また、本実施形態では、上記のように、上下方向位置決め部、奥行方向位置決め部、幅方向位置決め部、隙間形成位置決め部及びシーリング材受部を設けた態様とした例を示しているが、このような態様に限られない。少なくともシーリング材受部を設けたシーリング材受体としての連結本体31を設けた態様としてもよい。

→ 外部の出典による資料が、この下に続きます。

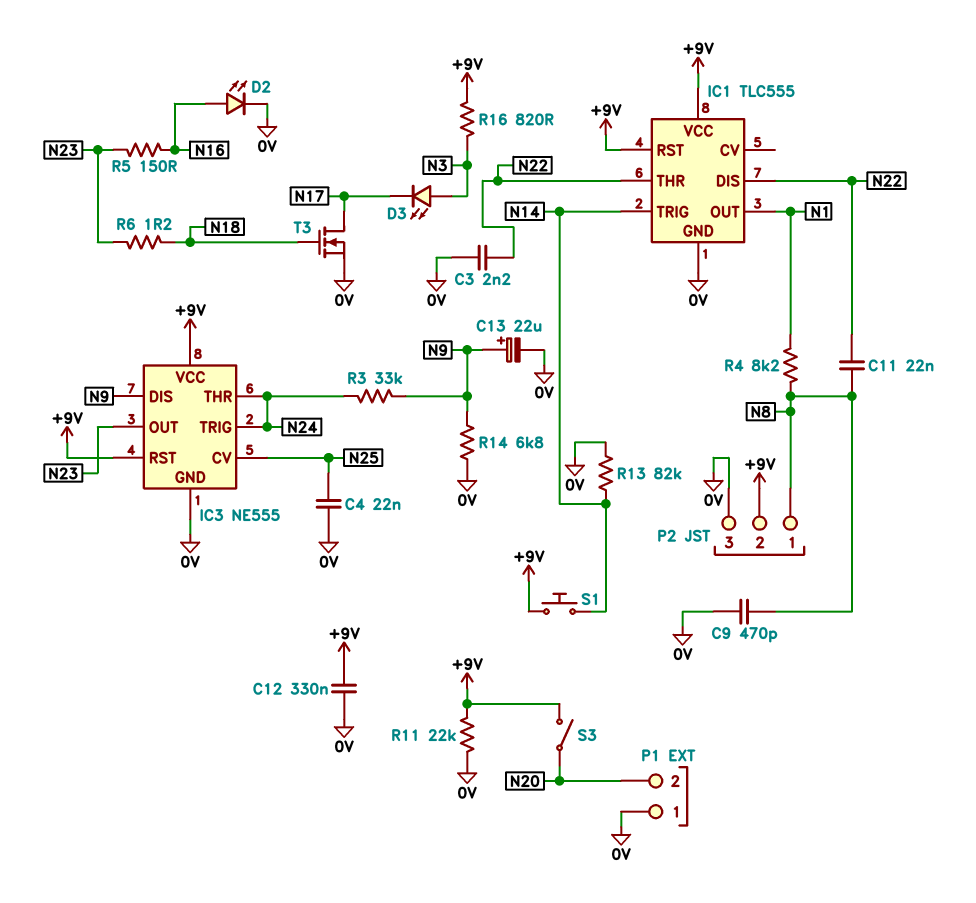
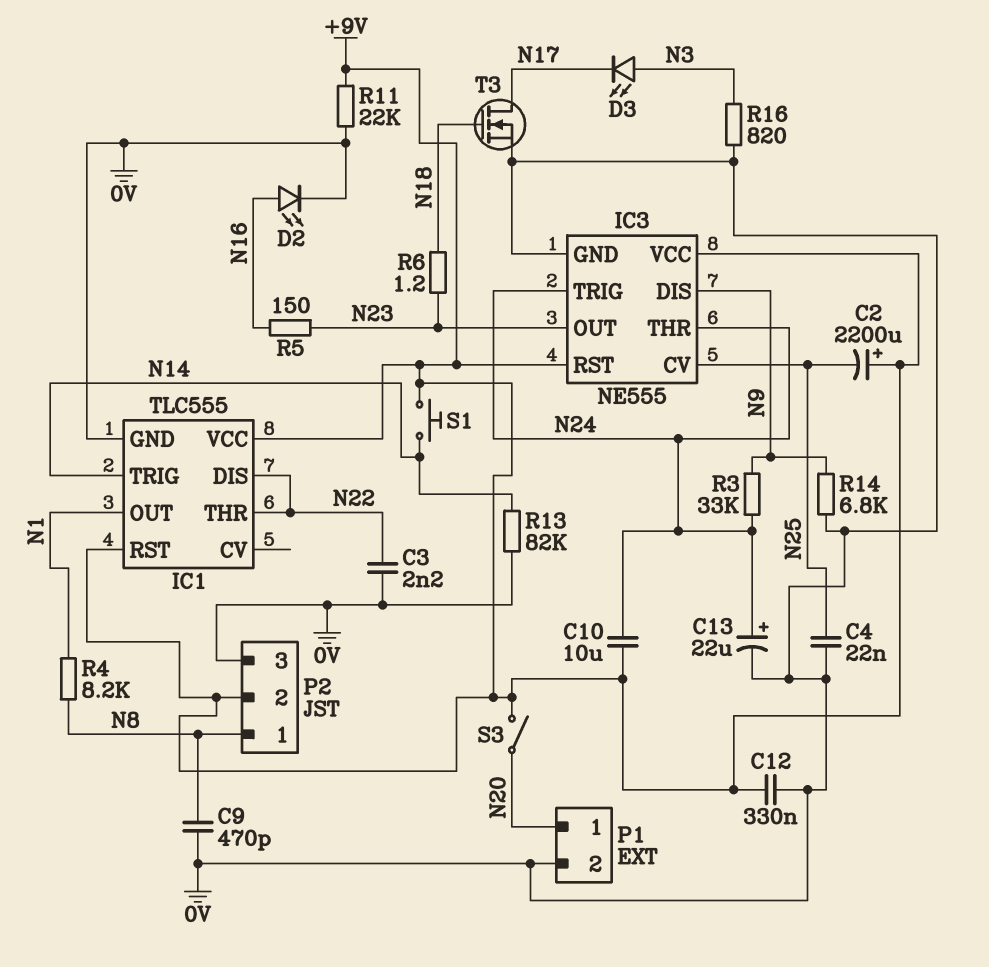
C2: none -> 2200uF (plus +9V, minus N25)
C10: none -> 10uF (+9V, N24)
C11: 22nF (N8, N22) -> none
C13: 22uF (plus N9, minus 0V) -> 22uF (plus N24, minus 0V)
P1 pin 1: 0V -> N20
P1 pin 2: N20 -> 0V
R16: 820 (+9V, N3) -> 820 (0V, N3)

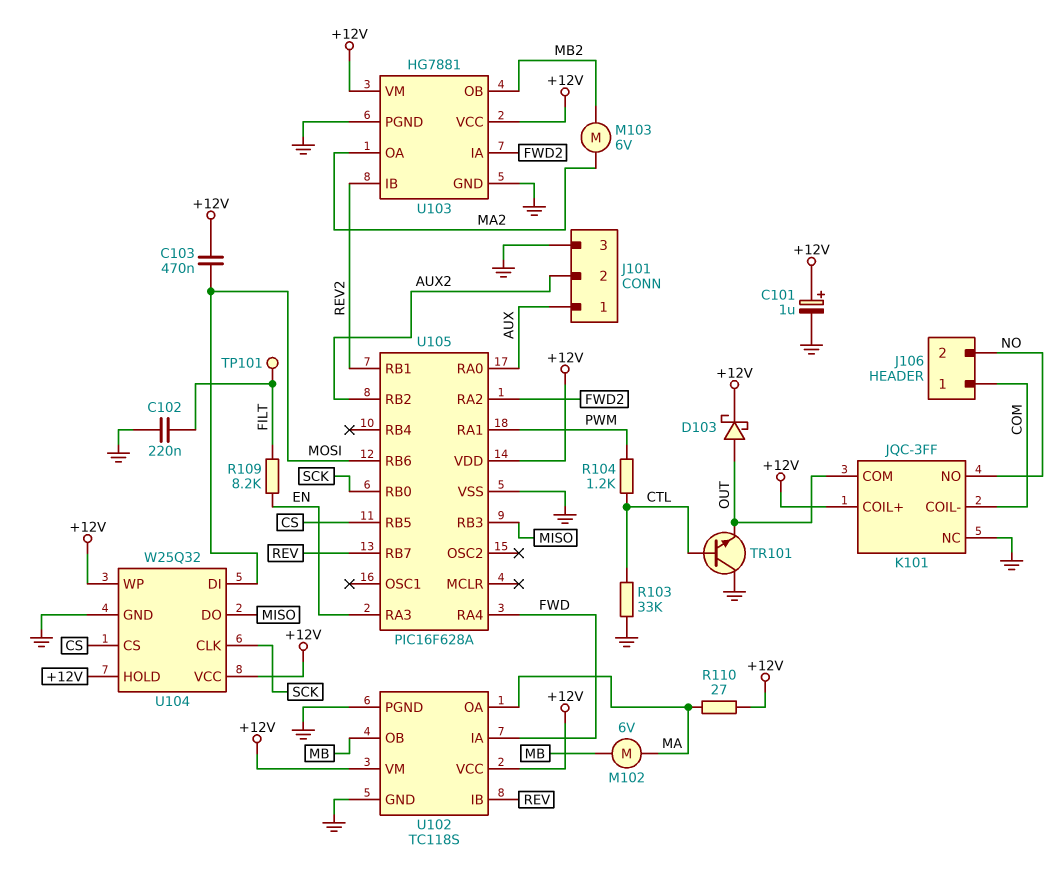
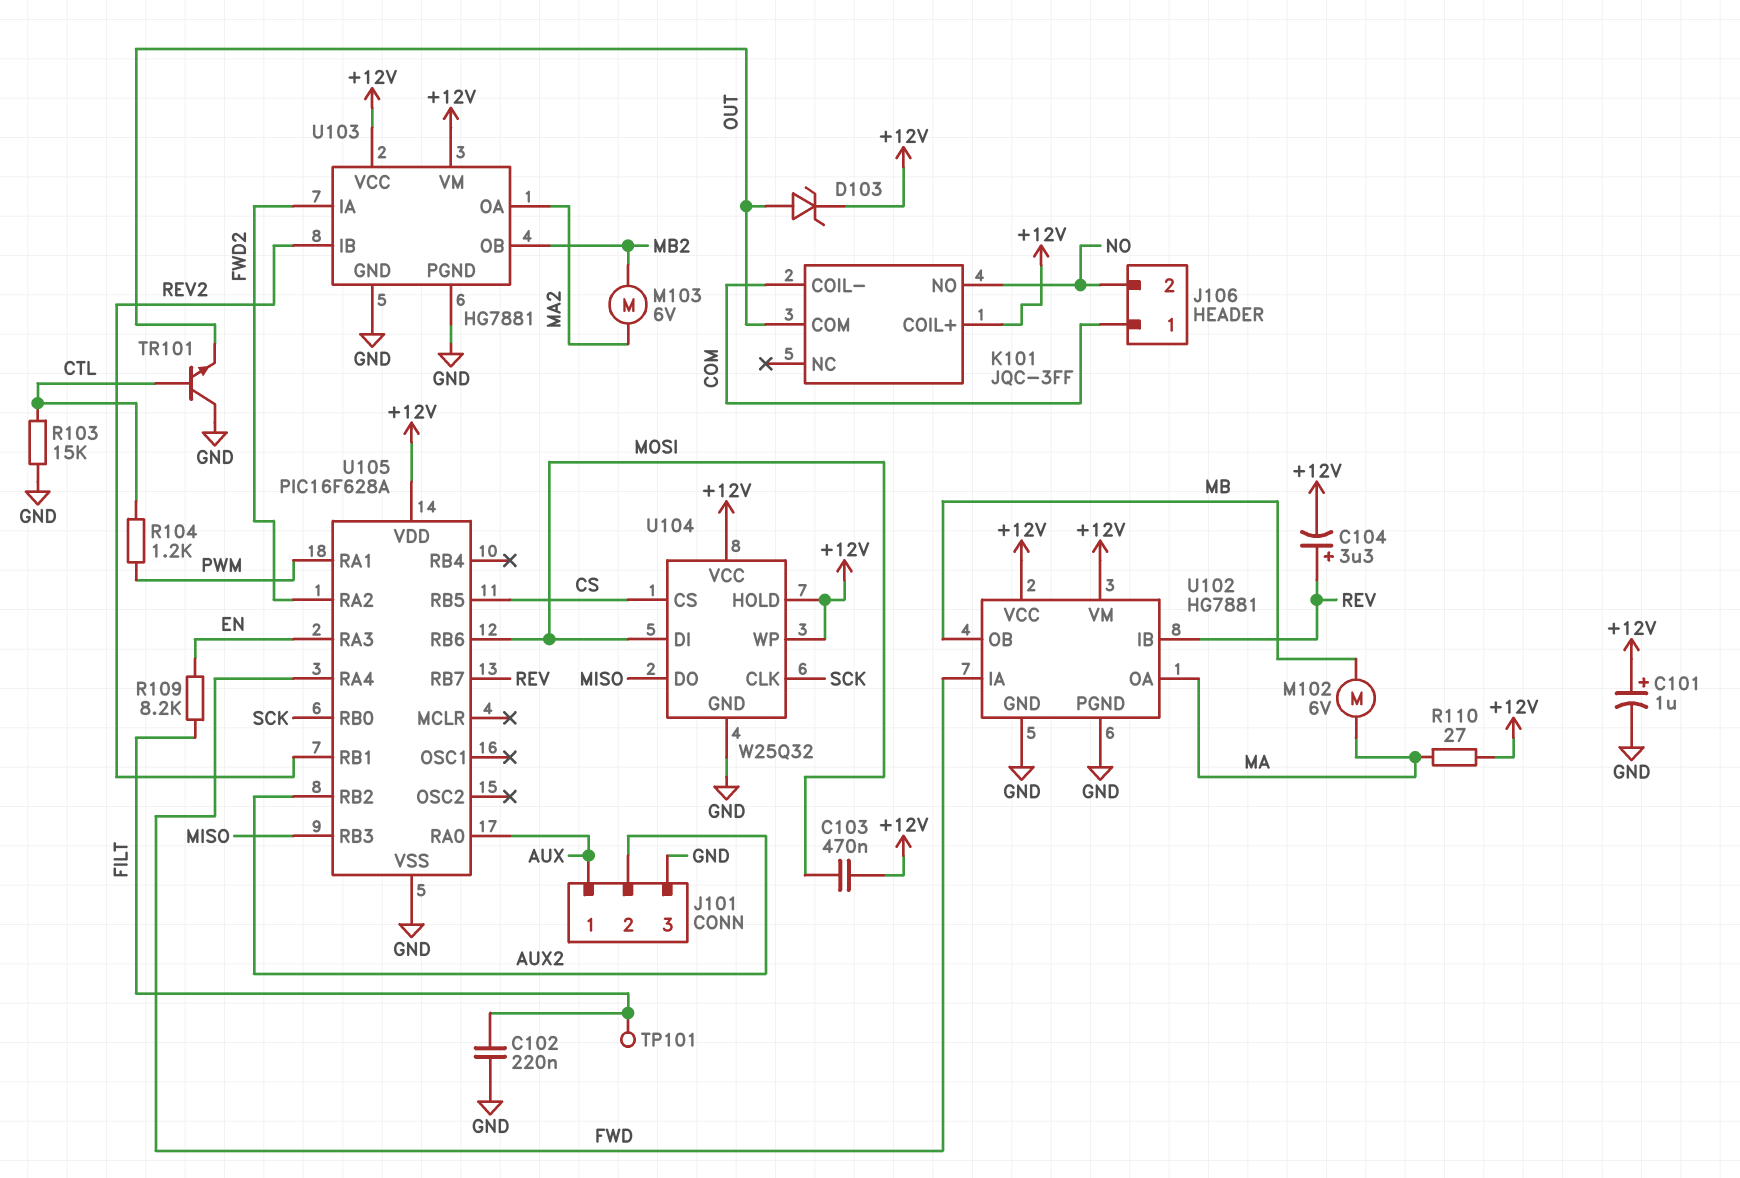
C104: none -> 3.3uF (plus REV, minus +12V)
D103: schottky (A OUT, K +12V) -> zener (A OUT, K +12V)
K101 pin NC: GND -> none
R103: 33k (CTL, GND) -> 15k (CTL, GND)
U102: TC118S -> HG7881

また、本実施形態に係る分割床パンの防水構造は、上記のような態様とされた分割された浴室床パン2に限られず、種々の態様とされた分割された浴室床パンに対して適用可能である。
9a 堰部
9b 天部
10 浴槽床パン
11 底部
12a 壁載置部
12b 壁載置部上面(端部の表面)
12c 壁立上部の上側部位(立上部)
12d 内側面(対向する面)
14 連結側端部(対向する端部)
14a 端部上面(端部の表面、堰部の天部上面)
19 隙間
20 洗場床パン
21 底部
22a 壁載置部
22b 壁載置部上面(端部の表面)
22c 壁立上部の上側部位(立上部)
22d 内側面(対向する面)
24 連結側端部(対向する端部)
24a 端部上面(端部の表面、堰部の天部上面)
29 シーリング材
31 連結本体(シーリング材受体)
46 防水テープ
47 防水パッキン
48 カバー
Claims (5)
- 分割された浴槽床パン及び洗場床パン同士の対向する端部間のシーリング材充填用の隙間の底部を形成するように、これら端部の裏面側に硬質系材料からなるシーリング材受体が該隙間の全長に亘って設けられ、該隙間にシーリング材が充填され、かつ前記浴槽床パン及び前記洗場床パンの各端部の表面に跨るように前記シーリング材を覆う防水テープが前記隙間の全長に亘って貼着されていることを特徴とする分割床パンの防水構造。
- 請求項1において、
前記浴槽床パン及び前記洗場床パンの各端部の隙間長手方向両端部には、壁パネルが載置される壁載置部と該壁載置部から上方に向けて立ち上がる立上部とがそれぞれに設けられており、
前記防水テープを、これら両端側の壁載置部上面及び立上部の互いに対向する面にも貼着していることを特徴とする分割床パンの防水構造。 - 請求項2において、
前記防水テープの厚さ寸法を0.5mm以下とし、前記浴槽床パン及び前記洗場床パンの各端部の隙間長手方向両端部の壁載置部上面に貼着された防水テープ上を含み、これら浴槽床パン及び洗場床パンの周端部に設けられた壁載置部上面に防水パッキンを貼着していることを特徴とする分割床パンの防水構造。 - 請求項1乃至3のいずれか1項において、
前記浴槽床パン及び前記洗場床パン同士の対向する端部は、これら浴槽床パン及び洗場床パンの各底部から立ち上がるように形成された立上部の上端部から互いに対向する方向に突出するように設けられた端部とされており、前記防水テープが前記浴槽床パン及び前記洗場床パンの各端部の上面に跨るように貼着されていることを特徴とする分割床パンの防水構造。 - 請求項4において、
前記浴槽床パン及び前記洗場床パン同士の対向する前記各端部の上面及びこれら対向する端部が上端部に設けられた各立上部の少なくとも上側部位の表面を全長に亘って覆う下方開口形状のカバーを更に設けていることを特徴とする分割床パンの防水構造。